But not less, either, because if the daily activities of maintaining the organization and addressing those presenting problems (but not their roots) take over, we’re (in his words) “feeding the machine”, instead of solving real systemic challenges.
So what does that mean, then, for a social worker in direct practice, or for an Executive Director of a large nonprofit organization–or anyone in between?
It means weaving consciousness-raising and systems change into your interactions with clients, so that, even as you’re handing out what they need, you’re helping them to question the conditions and structues that perpetuate their crises.
It means surrounding oneself with like-minded and totally committed colleagues, so that the organization can flourish without constantly consuming your energies.
It means, though, more than anything, checking ourselves.
We can’t ever pretend that we have the luxury of only railing against the system that causes hurt, when we have a calling to help heal those wounds, too. And we can’t ever pretend that putting on Band-Aids is enough, because then we’re, unintentionally or not, working to guarantee ourselves future work. Which is unconscionable.

┄┄┄┄┄┄┄┄┄┄┄┄┄┄┄┄┄┄┄┄

» **What is expected**
Please list every sentence in the passage above on social work and systems change that begins with "It means", giving each one in full.

» **Data segment**
┄┄┄┄┄┄┄┄┄┄┄┄┄┄┄┄┄┄┄┄

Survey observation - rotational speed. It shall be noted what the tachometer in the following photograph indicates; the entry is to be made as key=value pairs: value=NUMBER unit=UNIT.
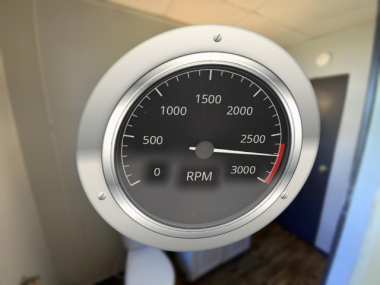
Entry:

┄┄┄┄┄┄┄┄┄┄┄┄┄┄┄┄┄┄┄┄

» **Answer box**
- It means weaving consciousness-raising and systems change into your interactions with clients, so that, even as you're handing out what they need, you're helping them to question the conditions and structues that perpetuate their crises.
- It means surrounding oneself with like-minded and totally committed colleagues, so that the organization can flourish without constantly consuming your energies.
- It means, though, more than anything, checking ourselves.